Provided text:
=======
Summary: This is a study on the subject of what day of the week was Jesus crucified to fulfill the prophecy He spoke about Himself in Matt. 12:40.

Three Days and Three Nights:

On What Day of the Week Was Jesus Crucified?

This morning we are going to have a little Bible Study as opposed to a sermon. A few weeks ago I was approached with a question concerning the timing of the death, burial and resurrection of Christ that I have found many Christians ask. And the question is this:

Modern Christianity teaches that Jesus was crucified on a Friday (hence, Good Friday) and rose from the grave on a Sunday (Easter). If this is true how could Jesus have fulfilled the prophecy He spoke in Matthew 12:40, which says, “For as Jonah was three days and three nights in the belly of a huge fish, so the Son of Man will be three days and three nights in the heart of the earth”?

This is a very confusing puzzle because if Jesus was buried on Friday and rose on Sunday, the most time you can count is one day and two nights. Did He fail to fulfill His own prophecy of three days and three nights in the earth? Or could tradition concerning the day of crucifixion be wrong?

This is the problem we’re going to try to tackle this morning. But before we begin I want you to realize that this study is an effort to give you more information and understanding about the life of Christ and our faith in general. However, it is more important to believe in Christ’s atoning death and victorious resurrection than it is to argue the exact day on which the events occurred. With that thought in mind then, let’s see if we can clear up the confusion surrounding the timing of the crucifixion.
=======
Extracted page text data:

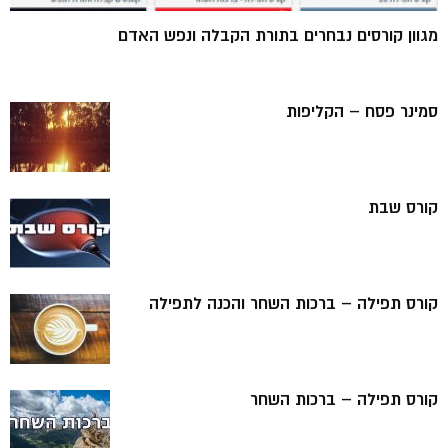
מגוון קורסים נבחרים בתורת הקבלה ונפש האדם
סמינר פסח – הקליפות
קורס שבת
קורס תפילה – ברכות השחר והכנה לתפילה
קורס תפילה – ברכות השחר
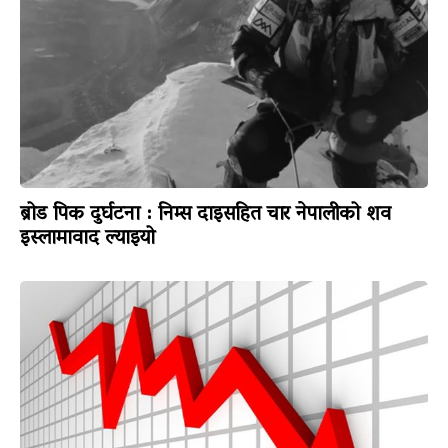
ब्रोड पिक दुर्घटना : निम्स दाइसहित चार नेपालीको शव
इस्लामावाद ल्याइयो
=======
The problem:
Carry on the Bible study on the day of the crucifixion from its last sentence. The data stands apart from the Bible study on the day of the crucifixion.

Task output:
Jewish Reckoning of Time

The first thing we need to recognize is that the Jews don’t reckon the time of day in the same manner that we do today. For us one 24 hour day ends and another one begins at 12 a.m., midnight. Not so for the Jew. For them one day ends and another begins at 6 p.m. For example, today is August 31, tomorrow is September 1. For us, August 31 began last night at 12 a.m. It will end and September 1 will begin at 12 a.m., midnight, tonight. However, for the Jew, August 31 began yesterday at 6 p.m. It will end and September 1 will begin this evening at 6 p.m.

Likewise, while we separate our concept of a day into morning first and then night. The Jews separate their day into evening or night first (from 6 p.m. to 6 a.m.) which is followed by the morning or day (from 6 a.m. to 6 p.m.). The Jewish “day” begins with a nightly rest. This idea, while strange to us, is important to keep in mind so we can understand when to start counting certain days when determining what day Jesus was crucified on.

Why Friday?

Okay, so before we start counting days and nights, let’s see if we can figure out why so many claim that Jesus was crucified on a Friday. I believe this tradition came about from a misunderstanding of the passages of Scripture concerning the day of crucifixion.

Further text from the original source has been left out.